**Required work**
The text below is a forum thread about the branch cut of ln(sin(z)). In one to three sentences, explain why its answer says points on the cut must satisfy sin(x)cosh(y) < 0 and cos(x)sinh(y) = 0.

**Quoted text**
'''
How to find branch cut of $\ln(\sin(z))$?

Question

I know that $\ln(z)$ is undefined when $z=0$ or $z=\inf$ , so I manged to find the critical points to be $z=\{k*\pi,\inf*i, -\inf*i\}$ , for every integer k, but I don't know how to proceed from here to find the branch cuts.

Answer 1

First: $$\sin(x+iy)= \sin(x)\cosh(y)+i\cos(x)\sinh(y)$$ Now it depends how you choose the branch cut of the logarithm, I'll pick it along the negative real axis. To find points on the branch cut, we must thus have: $$ \sin(x)\cosh(y)<0\\ \cos(x)\sinh(y)=0 $$ The first condition gives $\sin(x)<0$. The second one gives either $y=0$ or $\cos(x)=0$. We have two cases:

1. $\sin(x)<0,\cos(x)=0$ implies $x=-\pi/2+2k\pi$. Therefore, on all verical lines $\Re(z)=-\pi/2+2k\pi$, we have a branch cut.
2. $\sin(x)<0,y=0$ defines intervals on the real axis of the form $((2k-1)\pi,2k\pi)$, giving the second branch cut condition: $z\in ((2k-1)\pi,2k\pi)$.

The whole set is then: $$ B=\{z\in\mathbb{C}:\exists k\in\mathbb{Z}.(\Re(z)=-\pi/2+2k\pi\,\,\lor\,\,z\in ((2k-1)\pi,2k\pi))\} $$
'''
**Collected data**
'''
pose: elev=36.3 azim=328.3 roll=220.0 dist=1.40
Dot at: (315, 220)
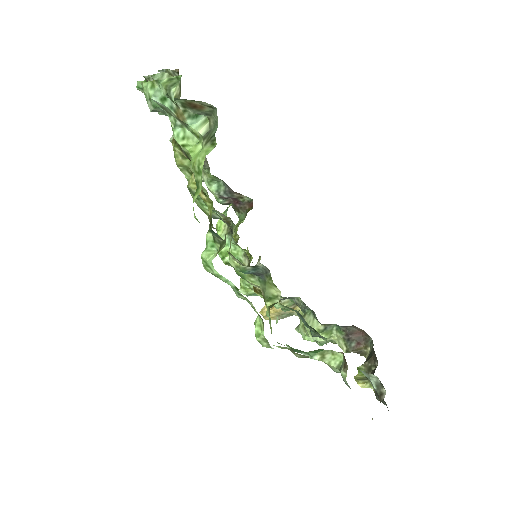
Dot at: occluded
'''
**Full response**
The answer places the logarithm's branch cut along the negative real axis, so sin(z) has to land on that axis. Since sin(x+iy) = sin(x)cosh(y) + i cos(x)sinh(y), the real part sin(x)cosh(y) must be negative and the imaginary part cos(x)sinh(y) must be zero.